#### WHAT YOU NEED TO DO:
Could you transcribe, word for word, the part of the civil society declaration on WTO investment negotiations below that opens with the words containing "URFIG - Info" and closes with "Cancun this September."?

#### PASSAGE:
+++

URFIG - Info d'Afrique
NO INVESTMENT NEGOTIATIONS AT THE WTO
African Civil Society Declaration (Accra, May 16, 2003)
We,
members of civil society organizations from Africa, adding our voice to those
from many other developing and developed countries, explicitly reject the launch
of negotiations on investment and the other Singapore Issues at the Ministerial
Conference in Cancun this September.
We
have gathered from a broad spectrum of civil society groups, including groups
working on development, environment, faith-based, social, labor, human rights,
food security, gender, and youth and students, rural and indigenous community
issues. We have met over three days in Accra, in the wake of similar gatherings
in Geneva and Brasilia, and in the shadow of extreme imperial unilateralism and
expansionism expressed in the escalation of military globalisation and have
reached the following conclusions.

+++

#### SOURCE MATERIAL:
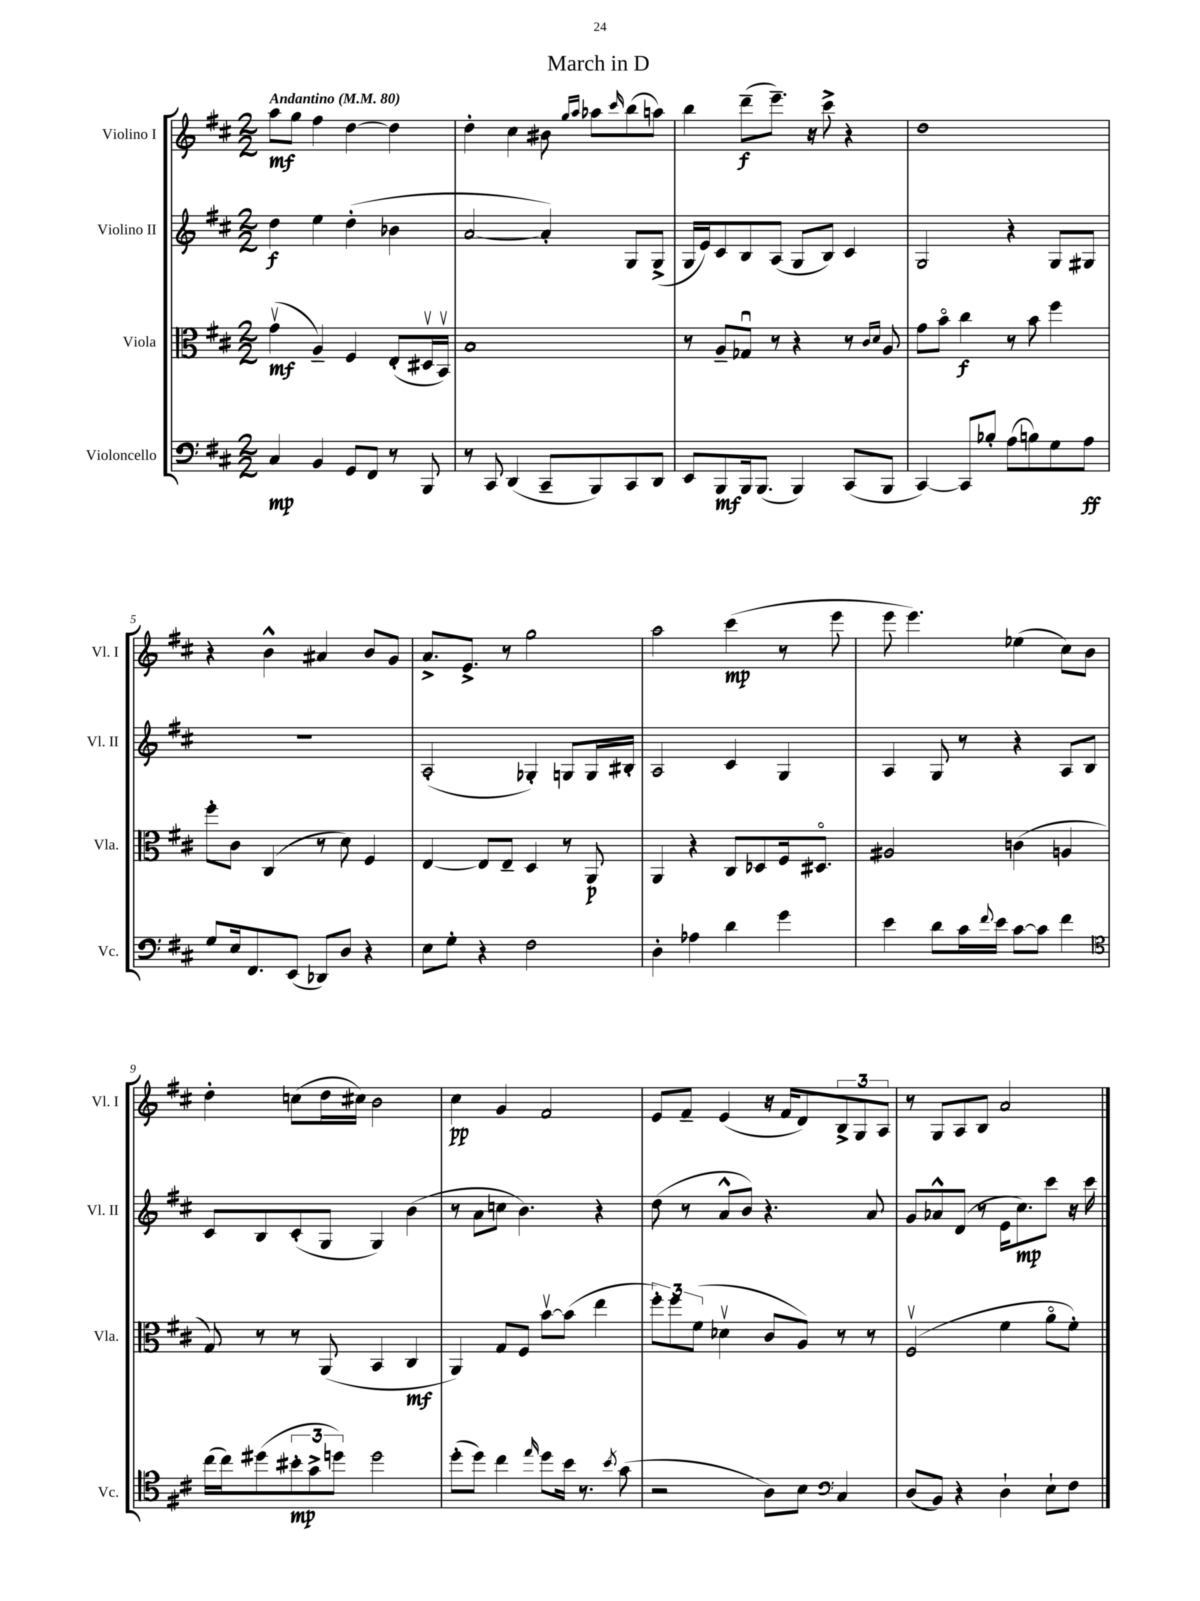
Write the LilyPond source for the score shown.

+++

#### WRITTEN RESPONSE:
URFIG - Info d'Afrique
NO INVESTMENT NEGOTIATIONS AT THE WTO
African Civil Society Declaration (Accra, May 16, 2003)
We,
members of civil society organizations from Africa, adding our voice to those
from many other developing and developed countries, explicitly reject the launch
of negotiations on investment and the other Singapore Issues at the Ministerial
Conference in Cancun this September.